In Australia, heat management is generally the biggest issue in small growrooms. HID lamps and ballasts radiate warm temperatures, however with smart reflector selection the heat generated by your lamp(s) can be directly exhausted outside the room. Coolcells or Cooltubes directly attach ducting and fans onto your luminaire and can be linked together for superior heat control efficiency. It’s worth investigating if you can dissipate the warm air into the roof or outside the building (through a chimney or into the walls) but always ensure you consider any unwanted fragrances and your neighbours.
When regulating the temperature and humidity, it’s important to remember that accurate monitoring is essential. Modern technology has provided digital thermometers, hygrometers, thermostats, humidistats and much more advanced sensory and regulating equipment.
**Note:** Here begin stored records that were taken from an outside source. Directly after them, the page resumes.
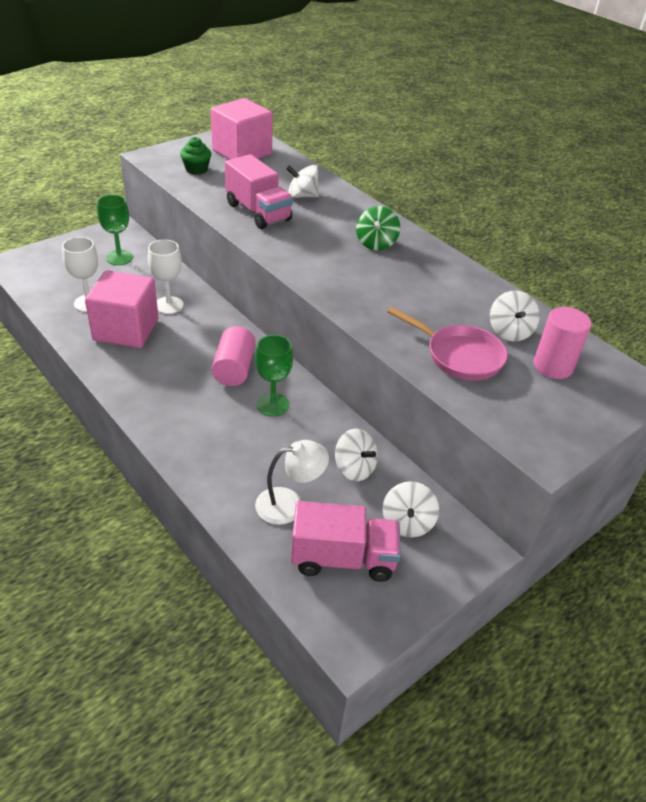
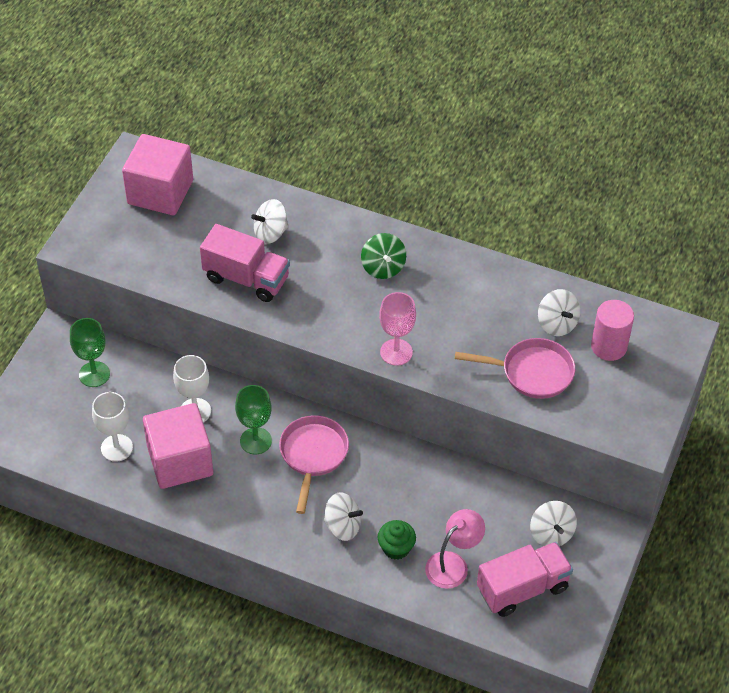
camera: 25 degrees left, 10 degrees up
green cupcake [180,137,211,175] -> green cupcake moved to [378,520,416,560]
pink cylinder [211,326,256,386] -> pink pan [279,415,349,514]
green goblet [255,335,293,417] -> green goblet moved to [235,385,272,454]
white lamp [255,440,329,525] -> pink lamp [425,509,485,589]
white spinning top [335,428,378,481] -> white spinning top moved to [324,492,363,541]
none -> pink goblet [379,292,416,366]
Ensure you are testing the temperatures and humidity readings above and below the canopy level for an accurate interpretation of your growroom climate.
The last tip for growroom environmental optimisation comes in the form of appropriate crop management and pruning techniques. De-leafing in commercial production horticulture encourages easier crop management and considerably improves air circulation around the plant. Depending on your crop, it’s recommended to prune out lower spindly branches and foliage that are not receiving much light.
Calculating ideal environmental conditions isn’t overly difficult, it just requires a little planning and preparation. Always plan for the entire duration of your crops lifespans, especially coming into summer or winter extremes of our harsh and unforgiving Australian climate.
Prepare for the worst, so you can provide the best and give your plants an immaculate environment!